WHAT THIS TASK INVOLVES:
Retype the part of the Johne's disease article that runs from "Missouri program tests" up to and including "Program management plan.", with no change to any word or punctuation mark.

PASSAGE FOR REVIEW:
_ _ _

May 20, 2008
The latest information on Johne's disease is just a click away at www.animalagriculture.org. Once you call up the homepage, click on the "National Johne's Education Initiative" logo on the right side of the web page.
Michele Vise-Brown, chief executive officer for the National Institute for Animal Agriculture, explains that Johne's (pronounced "Yo-nees") disease is a slow, progressive intestinal tract disease that affects ruminants and costs the beef and dairy industries millions of dollars each year. Research shows that one out of 10 animals moving through livestock auction markets is infected with Johne's.
"This is a livestock disease that should not be ignored," Vise-Brown says. "USDA has charged the National Institute for Animal Agriculture to help educate and inform producers and veterinarians about Johne's disease - its prevention, control and testing."
Among the other many items available at the Web site is a list of approved Johne's laboratories and copies of the handbook for veterinarians and dairy producers and the handbook for veterinarians and beef producers.
Missouri program tests for Johne's
The Missouri Department of Agriculture's Animal Health Division reports that 12,177 cows, representing 360 beef and dairy herds in Missouri, were tested for Johne's disease last year. Ninety-nine animals tested positive for Johne's disease. Of the 360 herds tested last year, 327 farms participated in the Missouri Voluntary Johne's Disease Control Program management plan.
The Missouri Johne's Disease Control Program has three objectives: Reduce the possibility of introducing Johne's disease into uninfected herds, minimize the impact of Johne's disease in herds already infected, and control existing cases. Efforts to expand the program and educate more bovine veterinarians and producers have been hampered, however, by lack of funding.
"Federal funding for Johne's disease control has been on the decline in recent years due to budget cuts," says Dr. Linda Hickam, MDA Johne's disease coordinator. "It's now up to the state to meet our program funding needs."
In the new MDA budget, $50,000 was appropriated to the Johne's program for 2008-09, Hickam notes. With $34,200 in federal funding added, Missouri's total budget for Johne's disease control is $84,200.

_ _ _

DATA LISTING:
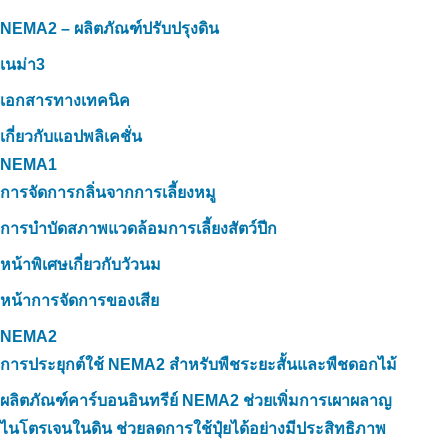
NEMA2 – ผลิตภัณฑ์ปรับปรุงดิน
เนม่า3
เอกสารทางเทคนิค
เกี่ยวกับแอปพลิเคชั่น
NEMA1
การจัดการกลิ่นจากการเลี้ยงหมู
การบำบัดสภาพแวดล้อมการเลี้ยงสัตว์ปีก
หน้าพิเศษเกี่ยวกับวัวนม
หน้าการจัดการของเสีย
NEMA2
การประยุกต์ใช้ NEMA2 สำหรับพืชระยะสั้นและพืชดอกไม้
ผลิตภัณฑ์คาร์บอนอินทรีย์ NEMA2 ช่วยเพิ่มการเผาผลาญ
ไนโตรเจนในดิน ช่วยลดการใช้ปุ๋ยได้อย่างมีประสิทธิภาพ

_ _ _

EXPECTED ANSWER:
Missouri program tests for Johne's
The Missouri Department of Agriculture's Animal Health Division reports that 12,177 cows, representing 360 beef and dairy herds in Missouri, were tested for Johne's disease last year. Ninety-nine animals tested positive for Johne's disease. Of the 360 herds tested last year, 327 farms participated in the Missouri Voluntary Johne's Disease Control Program management plan.